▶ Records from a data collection

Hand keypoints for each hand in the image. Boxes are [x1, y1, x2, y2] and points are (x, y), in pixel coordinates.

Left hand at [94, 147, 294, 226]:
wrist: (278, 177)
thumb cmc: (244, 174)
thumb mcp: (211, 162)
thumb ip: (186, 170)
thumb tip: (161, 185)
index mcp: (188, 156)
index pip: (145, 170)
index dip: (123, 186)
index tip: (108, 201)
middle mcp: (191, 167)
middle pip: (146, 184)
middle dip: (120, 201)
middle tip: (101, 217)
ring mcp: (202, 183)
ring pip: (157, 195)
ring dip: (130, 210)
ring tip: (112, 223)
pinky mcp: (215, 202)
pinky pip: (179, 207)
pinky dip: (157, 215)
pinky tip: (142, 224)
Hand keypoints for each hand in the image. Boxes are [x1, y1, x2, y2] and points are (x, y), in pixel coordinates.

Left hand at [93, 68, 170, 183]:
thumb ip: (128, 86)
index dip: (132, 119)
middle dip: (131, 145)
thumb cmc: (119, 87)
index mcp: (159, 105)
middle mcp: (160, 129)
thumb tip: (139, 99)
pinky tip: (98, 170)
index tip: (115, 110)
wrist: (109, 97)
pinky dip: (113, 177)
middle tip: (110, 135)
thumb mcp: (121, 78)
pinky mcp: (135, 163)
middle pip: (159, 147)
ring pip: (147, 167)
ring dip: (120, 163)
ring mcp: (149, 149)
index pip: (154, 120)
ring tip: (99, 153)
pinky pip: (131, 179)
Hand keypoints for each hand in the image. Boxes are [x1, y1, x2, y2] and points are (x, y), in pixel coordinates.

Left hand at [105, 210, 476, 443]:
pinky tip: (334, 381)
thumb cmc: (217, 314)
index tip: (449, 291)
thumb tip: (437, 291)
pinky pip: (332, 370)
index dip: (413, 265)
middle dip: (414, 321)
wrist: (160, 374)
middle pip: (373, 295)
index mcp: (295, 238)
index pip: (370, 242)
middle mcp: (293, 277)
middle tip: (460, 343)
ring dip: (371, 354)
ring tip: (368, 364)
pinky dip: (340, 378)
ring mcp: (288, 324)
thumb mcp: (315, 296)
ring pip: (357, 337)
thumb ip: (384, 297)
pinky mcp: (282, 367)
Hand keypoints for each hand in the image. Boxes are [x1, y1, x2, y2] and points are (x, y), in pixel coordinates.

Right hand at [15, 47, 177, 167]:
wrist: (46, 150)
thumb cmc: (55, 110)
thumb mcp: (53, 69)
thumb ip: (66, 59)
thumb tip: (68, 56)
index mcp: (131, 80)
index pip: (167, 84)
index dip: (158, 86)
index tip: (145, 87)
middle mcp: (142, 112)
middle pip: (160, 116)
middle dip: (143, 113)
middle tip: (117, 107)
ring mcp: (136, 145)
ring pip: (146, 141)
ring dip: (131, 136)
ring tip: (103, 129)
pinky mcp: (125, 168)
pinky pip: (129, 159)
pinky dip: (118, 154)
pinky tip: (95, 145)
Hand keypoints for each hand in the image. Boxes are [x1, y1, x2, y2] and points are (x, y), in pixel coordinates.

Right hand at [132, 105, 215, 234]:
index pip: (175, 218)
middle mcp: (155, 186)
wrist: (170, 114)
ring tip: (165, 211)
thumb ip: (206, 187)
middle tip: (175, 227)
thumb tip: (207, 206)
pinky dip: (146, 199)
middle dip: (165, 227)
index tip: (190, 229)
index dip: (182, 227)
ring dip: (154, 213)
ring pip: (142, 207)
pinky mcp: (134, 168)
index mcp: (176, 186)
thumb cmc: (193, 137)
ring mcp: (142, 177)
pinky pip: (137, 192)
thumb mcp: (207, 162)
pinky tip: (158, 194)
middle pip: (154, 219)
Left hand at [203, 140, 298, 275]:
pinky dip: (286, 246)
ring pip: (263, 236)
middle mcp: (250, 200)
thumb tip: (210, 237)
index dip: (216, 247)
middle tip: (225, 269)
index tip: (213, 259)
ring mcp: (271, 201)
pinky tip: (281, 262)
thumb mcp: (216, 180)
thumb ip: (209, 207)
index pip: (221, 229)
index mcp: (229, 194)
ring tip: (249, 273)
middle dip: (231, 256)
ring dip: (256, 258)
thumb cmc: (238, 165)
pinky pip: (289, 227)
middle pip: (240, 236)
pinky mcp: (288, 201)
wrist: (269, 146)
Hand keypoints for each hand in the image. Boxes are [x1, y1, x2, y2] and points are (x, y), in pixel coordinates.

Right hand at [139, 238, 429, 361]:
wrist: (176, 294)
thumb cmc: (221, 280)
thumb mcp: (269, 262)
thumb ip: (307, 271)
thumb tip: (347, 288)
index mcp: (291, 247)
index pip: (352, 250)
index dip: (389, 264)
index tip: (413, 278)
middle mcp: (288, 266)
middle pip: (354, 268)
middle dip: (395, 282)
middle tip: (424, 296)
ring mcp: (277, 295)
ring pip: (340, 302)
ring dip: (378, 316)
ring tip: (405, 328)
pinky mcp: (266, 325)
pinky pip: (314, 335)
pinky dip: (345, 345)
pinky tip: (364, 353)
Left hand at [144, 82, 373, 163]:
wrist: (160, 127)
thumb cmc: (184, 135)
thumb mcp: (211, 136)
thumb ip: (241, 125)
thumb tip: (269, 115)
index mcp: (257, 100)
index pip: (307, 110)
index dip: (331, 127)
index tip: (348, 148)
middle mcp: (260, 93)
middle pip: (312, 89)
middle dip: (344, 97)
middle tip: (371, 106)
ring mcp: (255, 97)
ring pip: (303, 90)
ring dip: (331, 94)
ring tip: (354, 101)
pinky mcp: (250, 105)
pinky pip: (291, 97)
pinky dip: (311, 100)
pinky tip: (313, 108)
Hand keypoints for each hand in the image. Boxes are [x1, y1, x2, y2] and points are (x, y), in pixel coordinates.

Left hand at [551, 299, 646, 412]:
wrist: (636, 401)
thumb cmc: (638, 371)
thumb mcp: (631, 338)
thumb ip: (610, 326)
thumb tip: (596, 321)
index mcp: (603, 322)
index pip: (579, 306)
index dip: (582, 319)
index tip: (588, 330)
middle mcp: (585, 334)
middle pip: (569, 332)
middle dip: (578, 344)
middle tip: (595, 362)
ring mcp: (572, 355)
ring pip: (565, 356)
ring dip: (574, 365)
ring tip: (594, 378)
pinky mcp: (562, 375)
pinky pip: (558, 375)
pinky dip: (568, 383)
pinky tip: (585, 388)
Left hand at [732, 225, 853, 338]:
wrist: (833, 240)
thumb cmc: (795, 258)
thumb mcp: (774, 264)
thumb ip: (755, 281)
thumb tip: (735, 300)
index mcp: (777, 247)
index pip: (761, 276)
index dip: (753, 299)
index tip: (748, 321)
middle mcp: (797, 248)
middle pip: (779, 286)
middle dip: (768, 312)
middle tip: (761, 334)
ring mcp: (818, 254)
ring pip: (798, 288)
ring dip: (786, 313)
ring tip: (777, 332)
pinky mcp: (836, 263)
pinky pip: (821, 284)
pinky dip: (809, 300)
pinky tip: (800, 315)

▶ Problem requirements
Return, unchanged, the run of lines above that opens with the line containing "thumb cmc: (238, 165)" and closes with the line containing "middle dip: (395, 282)". Include both.

▶ Output of the task
thumb cmc: (238, 165)
pinky pip: (289, 227)
middle pip: (240, 236)
pinky mcp: (288, 201)
wrist: (269, 146)
Hand keypoints for each hand in the image. Boxes are [x1, y1, x2, y2] and points are (x, y), in pixel coordinates.

Right hand at [139, 238, 429, 361]:
wrist: (176, 294)
thumb cmc: (221, 280)
thumb mcp: (269, 262)
thumb ip: (307, 271)
thumb tip: (347, 288)
index mcp: (291, 247)
index pip: (352, 250)
index dip: (389, 264)
index tip: (413, 278)
middle mcp: (288, 266)
middle pip: (354, 268)
middle dip: (395, 282)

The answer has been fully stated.